A propaganda anticlerical tem, no nosso país, tido uma orientação péssima. Tem sido quase tão má como a propaganda anti-clerical francesa, com a agravante, que a francesa não tem, de ser em métodos e (...) estrangeira, tirada da França, no nosso caso. Ora nós somos portugueses, que não franceses. O vago misticismo que nos caracteriza — e que é de todo ausente do espírito francês — não pode ser desdenhado, com risco de preparar uma reacção tremenda. Incutir positivismo à alma portuguesa é esforçar-se por matá-la. O português pode não ter necessidade de crer, mas tem, sempre, de divagar e sonhar.

Estas questões de psicologia são mais importantes do que a muita gente — aliás estúpida dentro de concebíveis limites — parece.
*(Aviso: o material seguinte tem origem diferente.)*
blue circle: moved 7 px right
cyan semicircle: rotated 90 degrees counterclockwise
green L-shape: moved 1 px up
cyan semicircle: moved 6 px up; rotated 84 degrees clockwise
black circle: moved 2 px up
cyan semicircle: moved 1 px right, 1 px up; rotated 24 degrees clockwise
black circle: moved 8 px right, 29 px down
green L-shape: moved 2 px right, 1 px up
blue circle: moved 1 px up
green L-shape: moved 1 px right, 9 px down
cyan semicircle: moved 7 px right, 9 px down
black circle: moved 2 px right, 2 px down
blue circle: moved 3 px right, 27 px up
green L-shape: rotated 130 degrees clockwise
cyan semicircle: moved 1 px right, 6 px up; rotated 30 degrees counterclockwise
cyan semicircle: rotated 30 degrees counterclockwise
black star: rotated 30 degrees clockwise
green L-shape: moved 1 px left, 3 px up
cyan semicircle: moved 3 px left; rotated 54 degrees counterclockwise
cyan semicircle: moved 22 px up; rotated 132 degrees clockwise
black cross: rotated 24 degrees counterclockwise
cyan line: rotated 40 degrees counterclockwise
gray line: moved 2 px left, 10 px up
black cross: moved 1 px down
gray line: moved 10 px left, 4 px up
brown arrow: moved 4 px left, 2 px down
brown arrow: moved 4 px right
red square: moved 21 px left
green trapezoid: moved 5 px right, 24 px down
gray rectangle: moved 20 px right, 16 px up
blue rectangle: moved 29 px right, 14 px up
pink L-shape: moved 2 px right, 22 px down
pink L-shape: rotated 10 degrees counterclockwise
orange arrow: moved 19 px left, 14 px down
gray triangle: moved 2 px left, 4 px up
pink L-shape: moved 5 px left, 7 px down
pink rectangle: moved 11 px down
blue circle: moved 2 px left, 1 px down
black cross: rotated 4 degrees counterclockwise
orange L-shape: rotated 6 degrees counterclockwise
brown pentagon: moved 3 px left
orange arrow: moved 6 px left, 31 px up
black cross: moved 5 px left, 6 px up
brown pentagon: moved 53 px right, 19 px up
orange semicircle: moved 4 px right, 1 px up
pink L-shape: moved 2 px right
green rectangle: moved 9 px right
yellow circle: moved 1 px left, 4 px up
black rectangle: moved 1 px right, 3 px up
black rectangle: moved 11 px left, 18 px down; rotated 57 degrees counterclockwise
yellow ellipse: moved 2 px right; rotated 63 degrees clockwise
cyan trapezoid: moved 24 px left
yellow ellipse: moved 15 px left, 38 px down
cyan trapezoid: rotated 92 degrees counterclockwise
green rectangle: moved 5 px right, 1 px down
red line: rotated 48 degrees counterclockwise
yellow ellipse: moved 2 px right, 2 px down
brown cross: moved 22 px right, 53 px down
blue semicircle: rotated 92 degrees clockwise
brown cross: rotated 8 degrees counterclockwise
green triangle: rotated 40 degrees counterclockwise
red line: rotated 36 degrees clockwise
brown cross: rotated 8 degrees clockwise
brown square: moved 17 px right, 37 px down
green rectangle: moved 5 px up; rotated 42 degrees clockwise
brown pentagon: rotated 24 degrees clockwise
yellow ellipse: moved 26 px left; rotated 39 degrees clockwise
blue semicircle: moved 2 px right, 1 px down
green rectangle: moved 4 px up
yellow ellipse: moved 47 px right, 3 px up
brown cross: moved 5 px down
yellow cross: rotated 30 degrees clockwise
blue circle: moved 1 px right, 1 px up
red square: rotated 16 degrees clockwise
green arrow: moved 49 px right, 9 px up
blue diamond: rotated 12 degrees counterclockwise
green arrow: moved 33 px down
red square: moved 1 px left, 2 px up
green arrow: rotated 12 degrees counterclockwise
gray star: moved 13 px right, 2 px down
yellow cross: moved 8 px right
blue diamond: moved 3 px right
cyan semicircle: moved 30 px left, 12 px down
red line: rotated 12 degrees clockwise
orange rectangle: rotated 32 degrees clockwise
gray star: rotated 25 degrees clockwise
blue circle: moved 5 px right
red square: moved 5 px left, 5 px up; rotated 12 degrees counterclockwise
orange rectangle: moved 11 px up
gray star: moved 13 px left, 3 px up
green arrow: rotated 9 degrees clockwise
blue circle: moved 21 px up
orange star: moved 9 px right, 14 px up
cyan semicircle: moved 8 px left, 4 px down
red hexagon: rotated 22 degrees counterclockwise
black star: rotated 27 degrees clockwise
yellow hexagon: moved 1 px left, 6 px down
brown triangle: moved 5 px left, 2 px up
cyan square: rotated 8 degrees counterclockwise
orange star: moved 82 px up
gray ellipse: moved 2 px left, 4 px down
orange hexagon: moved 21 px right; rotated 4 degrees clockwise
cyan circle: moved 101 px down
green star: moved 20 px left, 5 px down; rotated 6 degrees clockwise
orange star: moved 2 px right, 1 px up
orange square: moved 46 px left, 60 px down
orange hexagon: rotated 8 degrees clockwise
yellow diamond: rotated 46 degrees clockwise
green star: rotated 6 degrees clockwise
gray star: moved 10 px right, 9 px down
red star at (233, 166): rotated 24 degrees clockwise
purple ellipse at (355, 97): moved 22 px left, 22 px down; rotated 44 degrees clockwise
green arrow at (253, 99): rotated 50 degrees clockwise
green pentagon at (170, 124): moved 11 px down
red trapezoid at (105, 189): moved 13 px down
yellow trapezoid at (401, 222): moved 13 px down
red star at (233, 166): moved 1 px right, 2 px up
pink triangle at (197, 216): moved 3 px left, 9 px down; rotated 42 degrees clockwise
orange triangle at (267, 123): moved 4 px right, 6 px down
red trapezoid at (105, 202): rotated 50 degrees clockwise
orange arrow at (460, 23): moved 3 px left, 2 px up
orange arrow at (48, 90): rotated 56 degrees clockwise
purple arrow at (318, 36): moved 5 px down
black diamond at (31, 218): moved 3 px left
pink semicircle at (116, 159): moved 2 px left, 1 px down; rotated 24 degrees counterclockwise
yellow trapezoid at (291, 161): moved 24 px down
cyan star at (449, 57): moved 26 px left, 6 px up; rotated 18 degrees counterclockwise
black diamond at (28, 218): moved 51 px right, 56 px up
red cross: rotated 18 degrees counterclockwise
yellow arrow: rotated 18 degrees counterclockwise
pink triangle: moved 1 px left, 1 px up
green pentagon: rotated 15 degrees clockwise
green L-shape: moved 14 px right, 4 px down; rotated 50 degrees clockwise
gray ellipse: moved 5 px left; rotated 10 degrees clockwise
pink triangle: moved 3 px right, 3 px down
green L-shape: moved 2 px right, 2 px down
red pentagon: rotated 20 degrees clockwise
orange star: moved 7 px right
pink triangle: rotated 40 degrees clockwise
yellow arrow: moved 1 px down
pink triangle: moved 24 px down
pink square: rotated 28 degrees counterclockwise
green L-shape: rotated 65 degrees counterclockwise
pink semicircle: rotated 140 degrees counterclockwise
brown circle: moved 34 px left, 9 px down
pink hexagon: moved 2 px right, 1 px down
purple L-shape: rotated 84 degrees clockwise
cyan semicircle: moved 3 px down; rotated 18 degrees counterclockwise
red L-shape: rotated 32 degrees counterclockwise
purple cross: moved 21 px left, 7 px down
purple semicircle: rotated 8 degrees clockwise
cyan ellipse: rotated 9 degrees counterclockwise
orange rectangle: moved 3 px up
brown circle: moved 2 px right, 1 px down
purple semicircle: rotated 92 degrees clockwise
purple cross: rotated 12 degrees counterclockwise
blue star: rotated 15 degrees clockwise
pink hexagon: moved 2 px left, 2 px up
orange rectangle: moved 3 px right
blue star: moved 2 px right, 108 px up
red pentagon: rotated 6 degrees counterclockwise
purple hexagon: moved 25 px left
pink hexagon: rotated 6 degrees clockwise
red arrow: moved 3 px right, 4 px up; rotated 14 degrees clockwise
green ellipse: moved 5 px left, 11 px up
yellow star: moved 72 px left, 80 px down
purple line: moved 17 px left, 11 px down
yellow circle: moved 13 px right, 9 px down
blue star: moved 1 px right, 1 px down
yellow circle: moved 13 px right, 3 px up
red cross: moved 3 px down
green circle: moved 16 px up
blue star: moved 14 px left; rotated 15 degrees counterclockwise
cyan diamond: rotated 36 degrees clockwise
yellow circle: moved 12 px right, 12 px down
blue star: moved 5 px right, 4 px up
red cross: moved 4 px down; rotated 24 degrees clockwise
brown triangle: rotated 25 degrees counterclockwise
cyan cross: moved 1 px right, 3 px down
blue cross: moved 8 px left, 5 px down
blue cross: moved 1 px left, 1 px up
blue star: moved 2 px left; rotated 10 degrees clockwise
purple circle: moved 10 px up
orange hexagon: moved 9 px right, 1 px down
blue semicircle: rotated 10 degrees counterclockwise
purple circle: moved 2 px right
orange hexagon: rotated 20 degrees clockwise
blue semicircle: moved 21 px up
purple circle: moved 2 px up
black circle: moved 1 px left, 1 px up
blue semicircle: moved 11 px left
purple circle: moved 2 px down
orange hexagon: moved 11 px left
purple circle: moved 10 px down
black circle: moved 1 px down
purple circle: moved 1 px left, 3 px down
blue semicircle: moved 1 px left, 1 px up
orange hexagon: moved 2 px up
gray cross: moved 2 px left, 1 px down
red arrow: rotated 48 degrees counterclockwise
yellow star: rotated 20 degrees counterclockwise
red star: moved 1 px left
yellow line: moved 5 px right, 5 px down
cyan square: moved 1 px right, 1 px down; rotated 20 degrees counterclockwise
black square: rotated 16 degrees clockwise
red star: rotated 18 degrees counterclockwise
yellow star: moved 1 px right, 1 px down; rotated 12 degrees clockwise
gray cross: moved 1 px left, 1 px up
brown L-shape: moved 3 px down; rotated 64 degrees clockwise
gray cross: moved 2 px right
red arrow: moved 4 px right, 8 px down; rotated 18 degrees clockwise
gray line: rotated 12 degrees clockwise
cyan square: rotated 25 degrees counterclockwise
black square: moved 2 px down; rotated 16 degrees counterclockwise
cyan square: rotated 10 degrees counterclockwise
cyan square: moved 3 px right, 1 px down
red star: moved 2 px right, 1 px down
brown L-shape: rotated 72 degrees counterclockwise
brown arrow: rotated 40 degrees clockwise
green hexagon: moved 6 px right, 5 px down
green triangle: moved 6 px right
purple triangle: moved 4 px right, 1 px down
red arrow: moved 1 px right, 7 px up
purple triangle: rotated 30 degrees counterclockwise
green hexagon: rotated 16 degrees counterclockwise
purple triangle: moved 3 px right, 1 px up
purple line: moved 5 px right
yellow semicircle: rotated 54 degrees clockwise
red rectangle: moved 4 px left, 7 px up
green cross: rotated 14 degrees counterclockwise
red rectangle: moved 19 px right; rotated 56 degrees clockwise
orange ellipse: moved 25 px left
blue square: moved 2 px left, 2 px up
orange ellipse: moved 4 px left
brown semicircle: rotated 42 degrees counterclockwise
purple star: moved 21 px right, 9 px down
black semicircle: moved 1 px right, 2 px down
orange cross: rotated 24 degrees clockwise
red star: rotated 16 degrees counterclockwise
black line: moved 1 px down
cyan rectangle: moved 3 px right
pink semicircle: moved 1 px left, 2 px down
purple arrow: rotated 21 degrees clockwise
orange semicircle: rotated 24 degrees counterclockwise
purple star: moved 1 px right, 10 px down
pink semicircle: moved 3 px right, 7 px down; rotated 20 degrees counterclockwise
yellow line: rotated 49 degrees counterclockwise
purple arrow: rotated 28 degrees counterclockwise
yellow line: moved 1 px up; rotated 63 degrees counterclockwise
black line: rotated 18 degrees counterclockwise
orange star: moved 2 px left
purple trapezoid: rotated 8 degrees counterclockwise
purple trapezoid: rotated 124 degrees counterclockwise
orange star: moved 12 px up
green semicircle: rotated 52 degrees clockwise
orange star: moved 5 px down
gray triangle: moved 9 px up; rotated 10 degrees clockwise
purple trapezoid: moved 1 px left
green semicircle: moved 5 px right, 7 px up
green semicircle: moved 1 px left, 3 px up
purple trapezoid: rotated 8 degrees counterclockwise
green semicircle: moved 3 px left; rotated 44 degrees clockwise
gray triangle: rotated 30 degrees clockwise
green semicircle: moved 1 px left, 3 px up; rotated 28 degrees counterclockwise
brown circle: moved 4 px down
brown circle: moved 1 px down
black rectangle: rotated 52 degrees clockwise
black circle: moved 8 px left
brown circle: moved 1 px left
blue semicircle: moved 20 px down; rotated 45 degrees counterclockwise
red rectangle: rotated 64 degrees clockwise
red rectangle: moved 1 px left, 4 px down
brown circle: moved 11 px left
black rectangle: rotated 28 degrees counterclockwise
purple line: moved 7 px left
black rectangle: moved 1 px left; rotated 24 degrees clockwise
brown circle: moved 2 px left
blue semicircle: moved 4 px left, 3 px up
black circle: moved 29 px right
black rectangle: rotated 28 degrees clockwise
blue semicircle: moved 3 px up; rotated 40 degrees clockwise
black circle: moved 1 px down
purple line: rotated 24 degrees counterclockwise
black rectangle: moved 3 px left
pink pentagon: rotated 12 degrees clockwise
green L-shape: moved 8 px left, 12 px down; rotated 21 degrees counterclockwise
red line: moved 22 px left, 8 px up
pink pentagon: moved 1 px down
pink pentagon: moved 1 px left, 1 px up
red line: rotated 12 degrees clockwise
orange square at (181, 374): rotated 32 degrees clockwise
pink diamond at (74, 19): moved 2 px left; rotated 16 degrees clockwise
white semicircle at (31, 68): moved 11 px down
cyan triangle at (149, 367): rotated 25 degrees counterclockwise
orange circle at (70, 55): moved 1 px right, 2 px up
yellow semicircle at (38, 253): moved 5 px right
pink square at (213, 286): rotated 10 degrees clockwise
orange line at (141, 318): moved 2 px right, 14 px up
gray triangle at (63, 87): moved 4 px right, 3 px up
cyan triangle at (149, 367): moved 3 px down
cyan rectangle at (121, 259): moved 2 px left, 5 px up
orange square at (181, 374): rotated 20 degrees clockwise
Conta-se entre os nossos propagandistas anti-religiosos gente que não soube distinguir entre uma teoria e uma lei, entre um facto científico e um sistema de metafísica baseado sobre dados da ciência. Basta-lhes ou que um facto seja afirmado por um homem de ciência para que seja crível; e se se dá o caso de esse facto vir de encontro às crenças religiosas, põe as mãos no fogo pela verdade dele. Assim temos idiotas que ignoram que Os Enigmas do Universo de Haeckel é uma obra em grande parte de metafísica. Temos desgraçados que afirmam que a c[iência] nega ou desprova a imortalidade da alma, quando o facto evidente é que não há ciência nenhuma sob cuja alçada esteja esse problema, nem que tenha elementos para sequer conceber possível a sua solução. O problema da imortalidade da alma é puramente metafísico; nada tem com a c[iência]. Quem quiser crer na imortalidade da alma pode fazê-lo, que nenhuma ciência lhe pode dizer nada. (Tão idiota é Haeckel ao querer provar a mortalidade da alma, como (...) ao querer responder-lhe nos mesmos termos — idiotas porque julgam fazer ciência, quando é metafísica que fazem.)

Quais devem ser as relações entre o Estado o a Igreja, em uma democracia?

Vejamos primeiro — tão rapidamente quanto for possível à necessidade de clareza — em que basicamente difere o espírito republicano do espírito monárquico; porque — e este ponto parece ser quase desconhecido, e não só em Portugal — não há sociologicamente mon[arquia] e rep[ública]; mas espírito monárquico e espírito republicano, o que é importantemente diferente.

s.d.

Da República (1910 - 1935) . Fernando Pessoa. (Recolha de textos de Maria Isabel Rocheta e Maria Paula Mourão. Introdução e organização de Joel Serrão). Lisboa: Ática, 1979.